Cote d'Ivoire: Dialogue politique sur le code électoral - Pourquoi on ne peut pas parler d'échec

25 Février 2020

Le gouvernement, la société civile et la classe politique ont-ils été en désaccord sur tout ? Y a-t-il eu vraiment 40 points de désaccord ? C'est le son de cloche unilatéral qu'avaient donné à entendre, le 18 février dernier, certains leaders de la plateforme de l'opposition conduite par le Pdci. A la lumière des clarifications apportées le 20 février (48 heures plus tard) par le chef du gouvernement Amadou Gon Coulibaly, la surenchère politique apparaît presque grossière.

En réalité, les discussions qui se sont déroulées, du 5 janvier au 17 février 2020, ont été sanctionnées par des accords formels sur quatre points au moins.

D'abord, sur les parrainages. Les discussions ont opté pour « le parrainage citoyen ». Car si la candidature devait être parrainée par les élus, cela allait éliminer beaucoup de candidats, surtout pour la présidentielle. La fourchette retenue est de 1% dans au moins 50% des régions et districts de Côte d'Ivoire ou 1% sur l'ensemble du pays.

Ensuite, sur la caution. Les parties sont d'accord qu'il faut augmenter les 20 millions de F Cfa en vigueur. Les montants proposés divergeant, un intervalle a été envisagé (de 50 à 100 millions de F Cfa).

Le troisième accord porte sur le remboursement de la caution. Là, il a été requis que le taux de suffrage à obtenir pour être remboursé soit revu à la baisse. Et qu'il passe de 10% à 5%.

Enfin, quatrième point d'accord : le phénomène de convoyage des électeurs. A ce propos, les parties se sont entendues pour exiger que l'électeur d'une circonscription donnée ait désormais sa résidence et son domicile dans la localité où il vote.

Ces préoccupations, faut-il en convenir, demeurent directement liées à la question électorale.
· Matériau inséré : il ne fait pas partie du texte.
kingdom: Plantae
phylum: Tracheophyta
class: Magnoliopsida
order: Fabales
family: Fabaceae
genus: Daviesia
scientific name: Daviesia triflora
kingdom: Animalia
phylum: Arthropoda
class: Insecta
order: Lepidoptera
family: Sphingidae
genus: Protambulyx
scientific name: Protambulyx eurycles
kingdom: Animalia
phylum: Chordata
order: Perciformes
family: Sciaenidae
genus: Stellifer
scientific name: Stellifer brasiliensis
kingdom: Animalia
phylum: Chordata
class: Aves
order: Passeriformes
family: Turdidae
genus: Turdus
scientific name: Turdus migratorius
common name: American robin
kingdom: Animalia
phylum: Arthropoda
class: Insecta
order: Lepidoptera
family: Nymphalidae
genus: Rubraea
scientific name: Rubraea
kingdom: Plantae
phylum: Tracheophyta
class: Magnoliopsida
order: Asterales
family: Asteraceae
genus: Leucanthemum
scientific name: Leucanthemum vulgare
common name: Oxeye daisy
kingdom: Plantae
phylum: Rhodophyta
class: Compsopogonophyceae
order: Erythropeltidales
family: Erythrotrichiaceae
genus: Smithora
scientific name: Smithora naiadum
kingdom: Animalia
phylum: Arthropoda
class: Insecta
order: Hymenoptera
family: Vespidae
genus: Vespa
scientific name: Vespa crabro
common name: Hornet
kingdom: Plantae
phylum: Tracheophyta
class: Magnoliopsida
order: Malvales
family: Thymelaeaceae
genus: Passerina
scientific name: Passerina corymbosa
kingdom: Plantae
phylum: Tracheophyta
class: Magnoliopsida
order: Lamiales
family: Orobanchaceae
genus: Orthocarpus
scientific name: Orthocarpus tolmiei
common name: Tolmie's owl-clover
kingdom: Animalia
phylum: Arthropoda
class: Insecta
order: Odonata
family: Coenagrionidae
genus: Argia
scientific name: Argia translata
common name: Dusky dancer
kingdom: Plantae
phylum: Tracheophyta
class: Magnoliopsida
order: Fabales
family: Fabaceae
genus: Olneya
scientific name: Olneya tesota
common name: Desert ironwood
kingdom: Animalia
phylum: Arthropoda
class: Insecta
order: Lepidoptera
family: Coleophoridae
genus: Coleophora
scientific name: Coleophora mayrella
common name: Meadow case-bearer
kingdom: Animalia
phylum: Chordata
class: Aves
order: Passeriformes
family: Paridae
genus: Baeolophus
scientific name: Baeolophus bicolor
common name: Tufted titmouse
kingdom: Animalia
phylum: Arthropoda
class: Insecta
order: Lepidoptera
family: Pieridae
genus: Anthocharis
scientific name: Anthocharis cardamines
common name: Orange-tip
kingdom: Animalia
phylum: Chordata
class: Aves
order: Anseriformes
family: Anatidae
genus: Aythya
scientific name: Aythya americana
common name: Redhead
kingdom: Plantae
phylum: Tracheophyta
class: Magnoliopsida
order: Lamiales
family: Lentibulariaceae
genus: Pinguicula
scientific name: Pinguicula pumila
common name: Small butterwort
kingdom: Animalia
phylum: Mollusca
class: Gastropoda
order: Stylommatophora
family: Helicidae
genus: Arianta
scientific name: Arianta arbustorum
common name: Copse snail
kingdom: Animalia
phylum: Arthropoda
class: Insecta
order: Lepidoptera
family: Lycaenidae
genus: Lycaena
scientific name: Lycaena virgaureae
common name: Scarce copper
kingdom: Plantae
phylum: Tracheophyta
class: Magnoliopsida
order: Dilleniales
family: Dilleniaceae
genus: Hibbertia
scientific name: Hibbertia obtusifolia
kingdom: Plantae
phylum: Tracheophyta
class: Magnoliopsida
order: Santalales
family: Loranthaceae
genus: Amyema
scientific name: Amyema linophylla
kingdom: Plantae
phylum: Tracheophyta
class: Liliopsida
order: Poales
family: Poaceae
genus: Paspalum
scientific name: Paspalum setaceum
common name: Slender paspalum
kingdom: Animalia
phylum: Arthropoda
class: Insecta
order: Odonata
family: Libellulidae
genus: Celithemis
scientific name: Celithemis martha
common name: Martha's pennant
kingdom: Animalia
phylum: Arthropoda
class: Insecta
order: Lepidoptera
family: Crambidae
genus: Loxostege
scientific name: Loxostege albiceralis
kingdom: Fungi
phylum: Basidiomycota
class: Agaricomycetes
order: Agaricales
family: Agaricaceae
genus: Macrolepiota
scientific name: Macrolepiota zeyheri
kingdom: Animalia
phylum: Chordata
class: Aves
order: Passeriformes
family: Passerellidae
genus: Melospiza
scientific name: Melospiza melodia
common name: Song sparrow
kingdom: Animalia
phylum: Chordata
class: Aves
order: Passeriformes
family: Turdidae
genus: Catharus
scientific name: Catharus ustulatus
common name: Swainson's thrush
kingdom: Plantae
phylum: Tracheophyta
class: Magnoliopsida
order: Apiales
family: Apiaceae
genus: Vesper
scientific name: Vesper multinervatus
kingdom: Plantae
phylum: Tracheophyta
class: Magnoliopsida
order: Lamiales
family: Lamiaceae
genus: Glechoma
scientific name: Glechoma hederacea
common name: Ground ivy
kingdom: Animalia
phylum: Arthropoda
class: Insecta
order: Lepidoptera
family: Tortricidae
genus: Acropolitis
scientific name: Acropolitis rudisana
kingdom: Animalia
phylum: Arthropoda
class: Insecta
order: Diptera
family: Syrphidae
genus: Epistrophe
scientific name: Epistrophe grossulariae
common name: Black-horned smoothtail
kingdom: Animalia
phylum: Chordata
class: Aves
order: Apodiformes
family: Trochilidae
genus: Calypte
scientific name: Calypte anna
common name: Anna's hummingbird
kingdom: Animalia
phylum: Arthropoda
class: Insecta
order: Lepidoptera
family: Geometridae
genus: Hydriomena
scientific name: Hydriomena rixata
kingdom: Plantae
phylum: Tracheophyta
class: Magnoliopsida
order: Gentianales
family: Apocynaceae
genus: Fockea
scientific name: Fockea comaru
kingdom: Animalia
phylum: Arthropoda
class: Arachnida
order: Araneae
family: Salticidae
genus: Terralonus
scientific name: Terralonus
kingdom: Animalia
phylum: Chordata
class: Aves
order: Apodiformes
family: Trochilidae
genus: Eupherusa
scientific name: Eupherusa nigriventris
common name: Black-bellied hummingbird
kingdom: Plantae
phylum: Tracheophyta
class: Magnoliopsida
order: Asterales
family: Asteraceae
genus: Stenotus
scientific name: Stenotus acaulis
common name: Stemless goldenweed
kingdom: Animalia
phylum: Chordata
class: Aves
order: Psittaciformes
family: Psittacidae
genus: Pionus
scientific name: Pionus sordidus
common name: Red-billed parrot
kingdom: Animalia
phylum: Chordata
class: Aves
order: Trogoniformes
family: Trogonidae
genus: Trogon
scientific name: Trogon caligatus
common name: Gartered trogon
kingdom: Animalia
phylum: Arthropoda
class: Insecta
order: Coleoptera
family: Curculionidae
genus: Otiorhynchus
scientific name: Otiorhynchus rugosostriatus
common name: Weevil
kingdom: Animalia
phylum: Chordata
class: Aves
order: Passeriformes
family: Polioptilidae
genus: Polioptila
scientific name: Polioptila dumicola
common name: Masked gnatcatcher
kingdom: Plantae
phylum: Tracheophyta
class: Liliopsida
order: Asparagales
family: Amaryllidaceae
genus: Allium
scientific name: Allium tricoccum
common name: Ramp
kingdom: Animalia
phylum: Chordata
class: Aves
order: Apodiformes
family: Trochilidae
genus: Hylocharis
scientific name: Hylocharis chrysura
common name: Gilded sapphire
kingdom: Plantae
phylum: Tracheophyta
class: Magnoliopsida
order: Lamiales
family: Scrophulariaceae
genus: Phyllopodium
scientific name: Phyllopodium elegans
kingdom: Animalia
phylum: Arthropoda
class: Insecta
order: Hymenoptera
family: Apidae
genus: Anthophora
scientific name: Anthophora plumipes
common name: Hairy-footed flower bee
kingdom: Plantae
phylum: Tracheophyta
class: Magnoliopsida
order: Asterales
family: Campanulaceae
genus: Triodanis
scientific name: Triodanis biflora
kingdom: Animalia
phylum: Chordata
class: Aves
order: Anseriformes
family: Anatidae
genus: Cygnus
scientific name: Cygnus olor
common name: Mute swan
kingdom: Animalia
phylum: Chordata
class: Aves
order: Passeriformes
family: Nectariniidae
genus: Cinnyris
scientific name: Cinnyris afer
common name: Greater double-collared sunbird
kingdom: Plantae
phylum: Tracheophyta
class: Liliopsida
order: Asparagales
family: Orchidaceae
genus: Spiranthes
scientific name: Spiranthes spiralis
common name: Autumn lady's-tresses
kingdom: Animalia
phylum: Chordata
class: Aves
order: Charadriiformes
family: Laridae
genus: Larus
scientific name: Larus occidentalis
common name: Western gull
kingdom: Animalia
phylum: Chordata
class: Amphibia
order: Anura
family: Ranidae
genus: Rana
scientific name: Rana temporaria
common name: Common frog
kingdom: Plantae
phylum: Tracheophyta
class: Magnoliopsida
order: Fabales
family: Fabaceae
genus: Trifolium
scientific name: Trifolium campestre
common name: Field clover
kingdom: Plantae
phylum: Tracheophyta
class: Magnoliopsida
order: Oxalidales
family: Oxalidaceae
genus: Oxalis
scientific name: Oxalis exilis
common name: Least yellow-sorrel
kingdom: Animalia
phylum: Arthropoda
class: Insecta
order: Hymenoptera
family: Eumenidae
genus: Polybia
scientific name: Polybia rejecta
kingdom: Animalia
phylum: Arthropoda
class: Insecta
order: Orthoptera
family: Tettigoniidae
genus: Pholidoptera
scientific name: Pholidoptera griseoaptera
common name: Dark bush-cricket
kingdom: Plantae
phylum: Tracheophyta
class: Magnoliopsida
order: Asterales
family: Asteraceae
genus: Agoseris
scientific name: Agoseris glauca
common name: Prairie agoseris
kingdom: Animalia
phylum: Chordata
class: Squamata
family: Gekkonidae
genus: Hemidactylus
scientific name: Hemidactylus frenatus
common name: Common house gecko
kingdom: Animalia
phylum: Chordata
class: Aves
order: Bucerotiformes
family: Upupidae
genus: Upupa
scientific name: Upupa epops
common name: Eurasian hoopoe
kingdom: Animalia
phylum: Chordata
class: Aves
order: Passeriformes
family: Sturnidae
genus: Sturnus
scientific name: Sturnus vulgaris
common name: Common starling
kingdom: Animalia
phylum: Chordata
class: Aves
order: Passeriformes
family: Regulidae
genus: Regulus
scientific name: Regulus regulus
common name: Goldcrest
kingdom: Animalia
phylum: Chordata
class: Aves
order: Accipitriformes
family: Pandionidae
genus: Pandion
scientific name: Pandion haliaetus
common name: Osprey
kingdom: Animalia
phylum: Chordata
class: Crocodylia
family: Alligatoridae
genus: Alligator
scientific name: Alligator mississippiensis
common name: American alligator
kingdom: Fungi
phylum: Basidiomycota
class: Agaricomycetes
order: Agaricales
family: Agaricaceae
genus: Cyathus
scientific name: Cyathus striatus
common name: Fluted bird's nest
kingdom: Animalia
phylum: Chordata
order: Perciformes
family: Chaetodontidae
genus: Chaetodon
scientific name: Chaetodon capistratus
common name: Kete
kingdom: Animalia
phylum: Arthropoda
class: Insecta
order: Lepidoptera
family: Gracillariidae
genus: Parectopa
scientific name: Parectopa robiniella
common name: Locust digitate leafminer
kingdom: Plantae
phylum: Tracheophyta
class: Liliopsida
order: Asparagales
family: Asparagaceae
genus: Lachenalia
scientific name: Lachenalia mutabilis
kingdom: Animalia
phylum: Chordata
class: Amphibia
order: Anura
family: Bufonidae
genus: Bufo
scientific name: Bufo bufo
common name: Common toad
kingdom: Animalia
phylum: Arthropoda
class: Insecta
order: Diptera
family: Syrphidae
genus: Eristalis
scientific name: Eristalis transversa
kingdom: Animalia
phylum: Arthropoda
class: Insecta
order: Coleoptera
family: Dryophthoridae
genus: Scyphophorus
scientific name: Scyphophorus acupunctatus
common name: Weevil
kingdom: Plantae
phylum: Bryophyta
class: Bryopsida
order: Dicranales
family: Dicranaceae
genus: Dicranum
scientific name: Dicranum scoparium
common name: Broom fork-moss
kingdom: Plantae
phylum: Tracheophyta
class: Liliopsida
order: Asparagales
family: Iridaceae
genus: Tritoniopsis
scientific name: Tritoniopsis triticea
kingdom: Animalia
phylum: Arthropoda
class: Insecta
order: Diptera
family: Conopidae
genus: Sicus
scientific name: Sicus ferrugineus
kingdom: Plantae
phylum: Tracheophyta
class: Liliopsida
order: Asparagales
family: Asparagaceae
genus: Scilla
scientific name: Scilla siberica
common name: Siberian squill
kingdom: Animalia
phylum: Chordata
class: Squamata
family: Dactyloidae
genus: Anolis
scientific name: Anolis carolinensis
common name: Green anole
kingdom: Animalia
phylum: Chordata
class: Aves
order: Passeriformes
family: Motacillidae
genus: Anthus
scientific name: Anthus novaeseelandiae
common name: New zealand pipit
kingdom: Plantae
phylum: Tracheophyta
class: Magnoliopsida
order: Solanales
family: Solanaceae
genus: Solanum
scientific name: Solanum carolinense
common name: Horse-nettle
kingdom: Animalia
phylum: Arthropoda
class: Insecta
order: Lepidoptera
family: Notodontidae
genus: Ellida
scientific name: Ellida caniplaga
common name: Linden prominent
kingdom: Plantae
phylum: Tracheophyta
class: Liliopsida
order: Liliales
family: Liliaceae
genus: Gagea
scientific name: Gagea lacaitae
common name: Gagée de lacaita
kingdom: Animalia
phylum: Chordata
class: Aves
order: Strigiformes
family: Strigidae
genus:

Au demeurant, les préoccupations considérées comme des points de désaccord ne sont pas des désaccords entre le gouvernement et les partis politiques. Il s'agit de divergences entre d'une part, les partis politiques et d'autre part, entre les partis politiques et la société civile. Par exemple, la société civile a demandé qu'il y ait une limitation du nombre de mandats pour toutes les élections, pas seulement pour la présidentielle. Cette proposition a été vivement rejetée par les formations politiques. La société civile a souhaité qu'un candidat élu sous une bannière ne puisse pas changer de bannière. Là encore, elle a essuyé les rebuffades des leaders politiques qui, entre eux-mêmes, ont enregistré beaucoup de divergences. Ainsi, certains voulaient qu'en cas de difficulté constatée dans un bureau de vote, l'élection dans ce bureau soit annulée par la Commission électorale. L'idée n'a pas prospéré. Les opposants à cette idée estiment que cela relève des prérogatives du juge des élections.

Au surplus, nombre d'aspects sont apparus plutôt comme des préoccupations et non comme des points de divergence.

Ces aspects ont fait l'objet de recommandations et d'exhortations à l'endroit du gouvernement. Il en va ainsi des sites d'enrôlement pour l'opération de renouvellement de la carte nationale d'identité. Des parties veulent voir ces sites se démultiplier. Et elles souhaitent que la délivrance des documents d'état civil soit facilitée. Notamment, les jugements supplétifs et les certificats de nationalité. Autant de préoccupations dont le gouvernement est activement saisi et sur lesquelles travaille le ministre de l'Administration du territoire et de la Décentralisation.

De bonne ou de mauvaise foi, des partis politiques ont cependant trouvé dans les négociations l'occasion rêvée pour enquiquiner le gouvernement. Certains ont invoqué des questions déjà réglées telles que le « dégel des avoirs. D'autres ont manié des notions à polémique, comme celles de « prisonniers politiques ». Toute chose qui, à l'évidence, sortait du cadre des discussions.

Le vrai désaccord, si l'on peut dire, est finalement dans l'emploi du mot « échec », exagérément utilisé par une partie des opposants pour qualifier l'issue du dialogue.

Autrement, le fait même que toutes les parties aient pris part à un dialogue direct est une avancée politique en soi, quand on se rappelle les boycotts intempestifs intervenus lors des négociations sur la composition de la Cei en 2019. La main tendue du gouvernement est à saluer dans un contexte où certains leaders, membres de la plateforme, ont poussé récemment le bouchon de la provocation jusqu'à menacer d'attenter aux Institutions de la République.

La conférence de presse-bilan du Premier ministre Amadou Gon Coulibaly a coupé l'herbe sous les pieds d'une surenchère politique qui commençait à germer.